After graduating with his Ph.D. in genetics in 1980, Goldstein was off to pursue his post-doctoral work at the University of Colorado in Boulder.
He joined the laboratory of a cell biologist, much to the dismay of his graduate adviser.
Goldstein explains that back then, the field of biology was separated into subdisciplines that worked totally independent of each other.
So when Goldstein, a trained geneticist, told his adviser he wanted to pursue cell biology, he was rejected.
Challenges and Rewards
But Goldstein wasn’t about to give in. He persevered and in 1983 was accepted to join Harvard’s prestigious faculty board as an assistant professor.
Goldstein however, negotiated to spend his first year at rival Massachusetts Institute of Technology, so he could learn a “new method for cloning genes.”
During that time, Goldstein also became reacquainted with his college friend Connie Holm, who at that time was doing her post-doctoral work at MIT.
They realized that their bond extended beyond science and were married in 1986. Holm had joined Goldstein as a Harvard faculty member in 1985.
After traveling extensively through Europe and pondering science together, the couple’s focus shifted following the birth of their daughter, Kelly, in 1990, and their son, Toby, in 1992.
In 1993, Goldstein decided it was time for a career move, too. He had become increasingly unhappy with Harvard’s lack of encouraging interdisciplinary work, though he doesn’t discount the institution’s brilliant scientists. He was eager to move on.

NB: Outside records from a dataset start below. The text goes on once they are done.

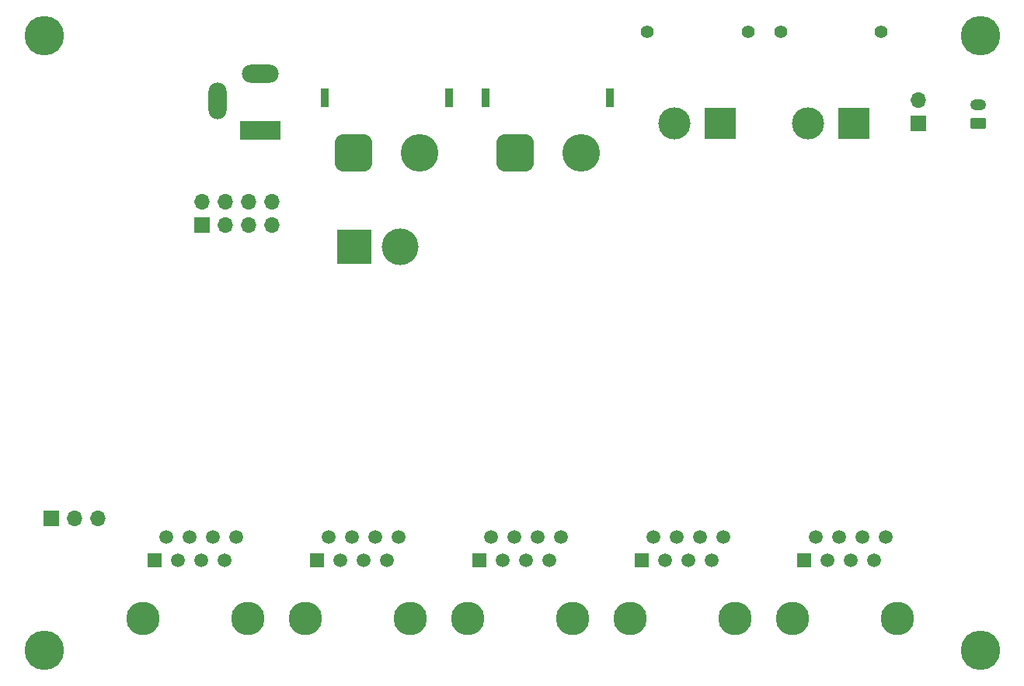
<source format=gbs>
%TF.GenerationSoftware,KiCad,Pcbnew,8.0.4*%
%TF.CreationDate,2024-10-16T14:58:18-04:00*%
%TF.ProjectId,mainBoard,6d61696e-426f-4617-9264-2e6b69636164,rev?*%
%TF.SameCoordinates,Original*%
%TF.FileFunction,Soldermask,Bot*%
%TF.FilePolarity,Negative*%
%FSLAX46Y46*%
G04 Gerber Fmt 4.6, Leading zero omitted, Abs format (unit mm)*
G04 Created by KiCad (PCBNEW 8.0.4) date 2024-10-16 14:58:18*
%MOMM*%
%LPD*%
G01*
G04 APERTURE LIST*
G04 Aperture macros list*
%AMRoundRect*
0 Rectangle with rounded corners*
0 $1 Rounding radius*
0 $2 $3 $4 $5 $6 $7 $8 $9 X,Y pos of 4 corners*
0 Add a 4 corners polygon primitive as box body*
4,1,4,$2,$3,$4,$5,$6,$7,$8,$9,$2,$3,0*
0 Add four circle primitives for the rounded corners*
1,1,$1+$1,$2,$3*
1,1,$1+$1,$4,$5*
1,1,$1+$1,$6,$7*
1,1,$1+$1,$8,$9*
0 Add four rect primitives between the rounded corners*
20,1,$1+$1,$2,$3,$4,$5,0*
20,1,$1+$1,$4,$5,$6,$7,0*
20,1,$1+$1,$6,$7,$8,$9,0*
20,1,$1+$1,$8,$9,$2,$3,0*%
G04 Aperture macros list end*
%ADD10C,4.300000*%
%ADD11R,4.500000X2.000000*%
%ADD12O,4.000000X2.000000*%
%ADD13O,2.000000X4.000000*%
%ADD14RoundRect,0.250000X0.625000X-0.350000X0.625000X0.350000X-0.625000X0.350000X-0.625000X-0.350000X0*%
%ADD15O,1.750000X1.200000*%
%ADD16R,0.900000X2.000000*%
%ADD17RoundRect,1.025000X-1.025000X-1.025000X1.025000X-1.025000X1.025000X1.025000X-1.025000X1.025000X0*%
%ADD18C,4.100000*%
%ADD19C,1.400000*%
%ADD20R,3.500000X3.500000*%
%ADD21C,3.500000*%
%ADD22C,3.650000*%
%ADD23R,1.500000X1.500000*%
%ADD24C,1.500000*%
%ADD25R,1.700000X1.700000*%
%ADD26O,1.700000X1.700000*%
%ADD27R,3.800000X3.800000*%
%ADD28C,4.000000*%
G04 APERTURE END LIST*
D10*
%TO.C,H4*%
X121500000Y-90800000D03*
%TD*%
D11*
%TO.C,J5*%
X43075000Y-34095000D03*
D12*
X43075000Y-27895000D03*
D13*
X38375000Y-30895000D03*
%TD*%
D14*
%TO.C,J21*%
X121246571Y-33355001D03*
D15*
X121246571Y-31355001D03*
%TD*%
D16*
%TO.C,J2*%
X67645000Y-30575000D03*
X81145000Y-30575000D03*
D17*
X70795000Y-36575000D03*
D18*
X77995000Y-36575000D03*
%TD*%
D19*
%TO.C,J4*%
X85195000Y-23375000D03*
X96195000Y-23375000D03*
D20*
X93195000Y-33375000D03*
D21*
X88195000Y-33375000D03*
%TD*%
D10*
%TO.C,H3*%
X19500000Y-90800000D03*
%TD*%
D19*
%TO.C,J3*%
X99745000Y-23375000D03*
X110745000Y-23375000D03*
D20*
X107745000Y-33375000D03*
D21*
X102745000Y-33375000D03*
%TD*%
D10*
%TO.C,H1*%
X19500000Y-23800000D03*
%TD*%
D22*
%TO.C,J11*%
X101030000Y-87345000D03*
X112460000Y-87345000D03*
D23*
X102300000Y-80995000D03*
D24*
X103570000Y-78455000D03*
X104840000Y-80995000D03*
X106110000Y-78455000D03*
X107380000Y-80995000D03*
X108650000Y-78455000D03*
X109920000Y-80995000D03*
X111190000Y-78455000D03*
%TD*%
D25*
%TO.C,J22*%
X114775000Y-33375000D03*
D26*
X114775000Y-30835000D03*
%TD*%
D22*
%TO.C,J7*%
X30290000Y-87345000D03*
X41720000Y-87345000D03*
D23*
X31560000Y-80995000D03*
D24*
X32830000Y-78455000D03*
X34100000Y-80995000D03*
X35370000Y-78455000D03*
X36640000Y-80995000D03*
X37910000Y-78455000D03*
X39180000Y-80995000D03*
X40450000Y-78455000D03*
%TD*%
D25*
%TO.C,J23*%
X36725000Y-44475000D03*
D26*
X36725000Y-41935000D03*
X39265000Y-44475000D03*
X39265000Y-41935000D03*
X41805000Y-44475000D03*
X41805000Y-41935000D03*
X44345000Y-44475000D03*
X44345000Y-41935000D03*
%TD*%
D27*
%TO.C,J6*%
X53266571Y-46775001D03*
D28*
X58266571Y-46775001D03*
%TD*%
D25*
%TO.C,J12*%
X20296571Y-76475001D03*
D26*
X22836571Y-76475001D03*
X25376571Y-76475001D03*
%TD*%
D22*
%TO.C,J9*%
X65660000Y-87345000D03*
X77090000Y-87345000D03*
D23*
X66930000Y-80995000D03*
D24*
X68200000Y-78455000D03*
X69470000Y-80995000D03*
X70740000Y-78455000D03*
X72010000Y-80995000D03*
X73280000Y-78455000D03*
X74550000Y-80995000D03*
X75820000Y-78455000D03*
%TD*%
D10*
%TO.C,H2*%
X121500000Y-23800000D03*
%TD*%
D22*
%TO.C,J10*%
X83345000Y-87345000D03*
X94775000Y-87345000D03*
D23*
X84615000Y-80995000D03*
D24*
X85885000Y-78455000D03*
X87155000Y-80995000D03*
X88425000Y-78455000D03*
X89695000Y-80995000D03*
X90965000Y-78455000D03*
X92235000Y-80995000D03*
X93505000Y-78455000D03*
%TD*%
D22*
%TO.C,J8*%
X47975000Y-87345000D03*
X59405000Y-87345000D03*
D23*
X49245000Y-80995000D03*
D24*
X50515000Y-78455000D03*
X51785000Y-80995000D03*
X53055000Y-78455000D03*
X54325000Y-80995000D03*
X55595000Y-78455000D03*
X56865000Y-80995000D03*
X58135000Y-78455000D03*
%TD*%
D16*
%TO.C,J1*%
X50095000Y-30575000D03*
X63595000Y-30575000D03*
D17*
X53245000Y-36575000D03*
D18*
X60445000Y-36575000D03*
%TD*%
M02*

</source>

UCSD offered what he wanted: an opportunity to investigate how things move inside cells, in particular neurons in two species, the drosophila and mouse. UCSD was also one of the first to recognize the value of intertwining all types of disciplines.
Lindsley applauded the university for recruiting Goldstein by saying UCSD was “lucky to get him.”
He described Goldstein’s lab as being an active one and says he’s also quite active himself.
“He’s quite the jock,” Lindsley says, then tells the story of Goldstein’s idea of a family vacation up the California coast.
He rides his bike, while his wife and kids drive the car to meet in between.
Dan Goldstein also says he wouldn’t dare try to compete against his brother.
“He’s kind of like a goat , he’s got an exceptionally strong build,” Goldstein says.
The next major hurdle for Goldstein, however, requires more than that.
In 1998, Goldstein and fellow scientists from UC San Francisco and Stanford University founded Cytokinetics, a biotechnology start-up in South San Francisco that develops therapeutics targeting heart disease, cancer and other pathogens. Goldstein says he hopes the Food and Drug Administration will approve safety trials next year.